If you import goods through Port Klang, demurrage and detention charges are among the most avoidable yet most frequently incurred costs in your supply chain. A single 40-foot container delayed just seven days beyond its free period can cost RM2,000 to RM5,000 in combined charges — and that is before you account for the downstream disruption to your warehouse, production schedule, and customer commitments.

Despite their impact, many Malaysian importers and manufacturers still confuse demurrage with detention, underestimate how quickly the charges escalate, or simply accept them as a cost of doing business. They are not. With the right processes and the right forwarding agent, these charges can be reduced to near zero.

This guide explains exactly what demurrage, detention, and storage charges are, how they work at Westport and Northport, what they actually cost in ringgit, and — most importantly — seven practical strategies to avoid them.

Demurrage vs Detention vs Storage: Three Charges, Three Meanings

The single biggest source of confusion around container charges is terminology. Importers routinely use "demurrage" as a catch-all term, but there are actually three distinct charges, each billed by a different party for a different reason.

Demurrage

Demurrage is the charge levied by the shipping line when a full import container remains inside the port terminal beyond the allocated free days. The clock starts when the container is discharged from the vessel and stacked in the container yard. It stops when the container exits the terminal gate. The charge compensates the shipping line for the use of their container equipment while it sits idle at the terminal.

Detention

Detention is the charge levied by the shipping line when their container equipment remains in the consignee's possession outside the terminal beyond the allowed period. The clock starts when the full container leaves the terminal gate and stops when the empty container is returned to the shipping line's designated depot. This charge covers the period when you are unpacking, storing, or transporting the container.

════════════════════

▶ **REQUEST 1**
In the container charges guide, write down the passage starting with "This guide explains" and going on through "to avoid them.", word for word.
▶ **REQUEST 2**
Using the container charges guide, say whether each statement agrees with it: (a) the demurrage clock starts when the container is discharged from the vessel and stacked in the container yard; (b) detention is charged by the port terminal; (c) the guide counts only two distinct container charges. Answer yes or no for each, quoting the words that decide it.
The records are not needed for the tasks.

▶ **RECORDS SUPPLIED**

════════════════════

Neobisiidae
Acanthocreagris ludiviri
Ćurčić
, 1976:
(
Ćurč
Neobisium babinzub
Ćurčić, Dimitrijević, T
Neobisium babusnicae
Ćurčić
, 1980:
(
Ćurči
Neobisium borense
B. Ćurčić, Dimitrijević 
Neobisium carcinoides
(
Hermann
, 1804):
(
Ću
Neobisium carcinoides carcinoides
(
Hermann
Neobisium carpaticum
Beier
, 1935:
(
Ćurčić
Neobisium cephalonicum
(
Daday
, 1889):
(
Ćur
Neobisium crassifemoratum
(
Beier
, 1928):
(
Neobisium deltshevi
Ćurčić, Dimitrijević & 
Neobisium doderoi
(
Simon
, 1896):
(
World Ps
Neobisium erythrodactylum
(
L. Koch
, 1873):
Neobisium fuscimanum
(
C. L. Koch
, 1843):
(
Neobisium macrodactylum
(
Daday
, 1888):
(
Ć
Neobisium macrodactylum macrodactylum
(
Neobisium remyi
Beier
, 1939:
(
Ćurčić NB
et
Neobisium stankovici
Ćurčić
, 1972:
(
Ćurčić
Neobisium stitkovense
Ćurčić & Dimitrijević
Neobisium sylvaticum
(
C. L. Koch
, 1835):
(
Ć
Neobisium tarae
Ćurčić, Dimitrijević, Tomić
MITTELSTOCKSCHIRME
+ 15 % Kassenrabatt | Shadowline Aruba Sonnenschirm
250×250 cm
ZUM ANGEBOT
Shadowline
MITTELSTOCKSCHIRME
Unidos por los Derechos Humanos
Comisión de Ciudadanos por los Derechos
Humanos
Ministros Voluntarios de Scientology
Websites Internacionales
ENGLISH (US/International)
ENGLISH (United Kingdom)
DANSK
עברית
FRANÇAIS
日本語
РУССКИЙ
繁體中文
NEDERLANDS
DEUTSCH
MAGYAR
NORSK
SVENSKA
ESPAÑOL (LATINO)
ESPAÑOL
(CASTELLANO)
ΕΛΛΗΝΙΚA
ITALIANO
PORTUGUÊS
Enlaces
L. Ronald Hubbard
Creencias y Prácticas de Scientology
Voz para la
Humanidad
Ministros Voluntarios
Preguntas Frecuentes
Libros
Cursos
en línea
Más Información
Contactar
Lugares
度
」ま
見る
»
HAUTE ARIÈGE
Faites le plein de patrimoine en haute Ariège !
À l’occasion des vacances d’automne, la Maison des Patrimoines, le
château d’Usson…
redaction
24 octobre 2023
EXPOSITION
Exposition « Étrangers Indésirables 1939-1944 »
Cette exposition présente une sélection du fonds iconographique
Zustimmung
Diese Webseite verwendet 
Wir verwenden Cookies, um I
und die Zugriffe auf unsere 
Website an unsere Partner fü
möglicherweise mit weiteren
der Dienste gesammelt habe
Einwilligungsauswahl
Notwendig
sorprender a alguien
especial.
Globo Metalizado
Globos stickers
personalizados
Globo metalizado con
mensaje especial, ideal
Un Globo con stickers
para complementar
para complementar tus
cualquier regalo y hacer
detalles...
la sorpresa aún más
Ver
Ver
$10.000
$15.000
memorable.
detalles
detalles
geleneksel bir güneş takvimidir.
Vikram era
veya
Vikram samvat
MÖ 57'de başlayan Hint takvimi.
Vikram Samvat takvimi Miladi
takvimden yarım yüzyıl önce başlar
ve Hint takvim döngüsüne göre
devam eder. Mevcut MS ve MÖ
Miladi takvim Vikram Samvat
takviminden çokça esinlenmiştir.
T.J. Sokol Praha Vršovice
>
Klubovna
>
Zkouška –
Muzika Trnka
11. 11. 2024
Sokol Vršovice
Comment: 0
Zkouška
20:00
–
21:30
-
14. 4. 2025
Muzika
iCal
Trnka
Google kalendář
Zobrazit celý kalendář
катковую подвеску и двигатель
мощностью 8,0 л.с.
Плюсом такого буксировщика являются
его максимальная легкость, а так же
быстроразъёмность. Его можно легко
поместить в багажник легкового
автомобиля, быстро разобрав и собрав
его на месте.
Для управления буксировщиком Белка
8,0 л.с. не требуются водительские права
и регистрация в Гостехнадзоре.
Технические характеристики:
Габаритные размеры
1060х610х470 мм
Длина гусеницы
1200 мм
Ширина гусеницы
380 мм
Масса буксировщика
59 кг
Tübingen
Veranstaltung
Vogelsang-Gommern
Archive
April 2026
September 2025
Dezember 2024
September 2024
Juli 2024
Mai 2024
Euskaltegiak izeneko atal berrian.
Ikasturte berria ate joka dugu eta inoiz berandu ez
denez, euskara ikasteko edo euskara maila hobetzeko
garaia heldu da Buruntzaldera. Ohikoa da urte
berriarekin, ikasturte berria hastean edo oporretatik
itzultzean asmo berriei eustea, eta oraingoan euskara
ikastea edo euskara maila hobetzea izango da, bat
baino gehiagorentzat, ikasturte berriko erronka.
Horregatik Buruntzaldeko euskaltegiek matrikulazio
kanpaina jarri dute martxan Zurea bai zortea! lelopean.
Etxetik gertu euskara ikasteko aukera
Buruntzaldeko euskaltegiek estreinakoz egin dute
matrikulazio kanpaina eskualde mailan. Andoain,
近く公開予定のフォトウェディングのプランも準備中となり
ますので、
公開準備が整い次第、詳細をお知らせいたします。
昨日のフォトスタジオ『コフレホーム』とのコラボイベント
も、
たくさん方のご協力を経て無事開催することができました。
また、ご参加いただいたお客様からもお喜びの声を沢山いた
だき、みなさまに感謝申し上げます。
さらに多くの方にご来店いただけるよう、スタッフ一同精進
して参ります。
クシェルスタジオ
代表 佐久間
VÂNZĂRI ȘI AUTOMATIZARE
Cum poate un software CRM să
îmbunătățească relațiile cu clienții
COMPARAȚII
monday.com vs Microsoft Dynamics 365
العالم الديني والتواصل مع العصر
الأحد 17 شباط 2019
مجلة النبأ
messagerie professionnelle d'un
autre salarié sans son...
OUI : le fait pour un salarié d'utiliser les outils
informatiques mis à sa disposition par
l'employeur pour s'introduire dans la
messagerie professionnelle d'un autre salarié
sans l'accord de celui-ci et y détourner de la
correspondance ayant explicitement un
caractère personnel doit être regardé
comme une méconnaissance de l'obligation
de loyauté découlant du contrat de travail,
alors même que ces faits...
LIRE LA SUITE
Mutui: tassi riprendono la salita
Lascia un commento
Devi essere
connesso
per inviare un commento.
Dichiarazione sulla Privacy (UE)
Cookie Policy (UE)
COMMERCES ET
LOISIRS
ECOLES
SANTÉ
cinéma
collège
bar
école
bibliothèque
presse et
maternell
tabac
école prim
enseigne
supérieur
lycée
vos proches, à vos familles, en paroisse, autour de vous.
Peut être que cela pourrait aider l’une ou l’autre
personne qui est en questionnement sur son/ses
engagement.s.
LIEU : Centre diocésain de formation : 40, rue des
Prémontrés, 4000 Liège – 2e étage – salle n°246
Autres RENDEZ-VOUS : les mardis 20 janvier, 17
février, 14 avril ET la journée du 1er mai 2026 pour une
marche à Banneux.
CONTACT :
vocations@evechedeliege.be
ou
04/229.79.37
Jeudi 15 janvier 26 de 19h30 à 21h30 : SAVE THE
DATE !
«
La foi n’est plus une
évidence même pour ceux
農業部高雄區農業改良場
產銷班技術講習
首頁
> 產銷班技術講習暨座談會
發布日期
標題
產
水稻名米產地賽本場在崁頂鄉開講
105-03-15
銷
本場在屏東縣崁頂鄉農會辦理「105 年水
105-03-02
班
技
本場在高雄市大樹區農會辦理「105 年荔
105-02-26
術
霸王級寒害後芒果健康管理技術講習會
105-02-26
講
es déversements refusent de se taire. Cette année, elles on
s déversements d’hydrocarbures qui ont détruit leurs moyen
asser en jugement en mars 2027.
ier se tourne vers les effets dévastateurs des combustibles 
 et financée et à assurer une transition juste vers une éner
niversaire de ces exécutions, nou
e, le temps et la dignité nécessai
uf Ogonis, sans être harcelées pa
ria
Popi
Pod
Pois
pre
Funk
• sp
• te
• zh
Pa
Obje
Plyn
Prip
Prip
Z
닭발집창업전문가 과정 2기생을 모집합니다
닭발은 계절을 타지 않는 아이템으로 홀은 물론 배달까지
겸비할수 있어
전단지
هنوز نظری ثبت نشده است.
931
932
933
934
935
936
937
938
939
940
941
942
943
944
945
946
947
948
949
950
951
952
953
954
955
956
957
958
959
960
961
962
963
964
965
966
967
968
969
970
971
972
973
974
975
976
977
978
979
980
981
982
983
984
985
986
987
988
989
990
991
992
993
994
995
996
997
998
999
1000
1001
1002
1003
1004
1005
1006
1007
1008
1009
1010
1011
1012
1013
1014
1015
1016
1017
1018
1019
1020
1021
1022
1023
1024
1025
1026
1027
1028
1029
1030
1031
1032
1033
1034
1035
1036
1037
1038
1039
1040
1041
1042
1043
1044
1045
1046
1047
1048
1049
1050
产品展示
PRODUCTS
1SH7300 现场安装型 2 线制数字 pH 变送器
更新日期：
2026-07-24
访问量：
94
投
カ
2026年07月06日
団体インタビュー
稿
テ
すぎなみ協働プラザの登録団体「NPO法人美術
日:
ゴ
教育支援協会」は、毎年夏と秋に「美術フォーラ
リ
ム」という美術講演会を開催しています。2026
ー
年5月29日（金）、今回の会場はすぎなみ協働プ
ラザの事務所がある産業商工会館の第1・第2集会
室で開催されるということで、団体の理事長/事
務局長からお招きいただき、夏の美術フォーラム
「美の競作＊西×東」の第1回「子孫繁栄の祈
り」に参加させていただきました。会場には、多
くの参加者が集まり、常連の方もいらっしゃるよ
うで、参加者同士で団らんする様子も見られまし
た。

════════════════════

▶ **YOUR SOLUTION 1**
This guide explains exactly what demurrage, detention, and storage charges are, how they work at Westport and Northport, what they actually cost in ringgit, and — most importantly — seven practical strategies to avoid them.

▶ **YOUR SOLUTION 2**
(a) Yes: "The clock starts when the container is discharged from the vessel and stacked in the container yard."
(b) No: "Detention is the charge levied by the shipping line when their container equipment remains in the consignee's possession outside the terminal beyond the allowed period."
(c) No: "there are actually three distinct charges, each billed by a different party for a different reason."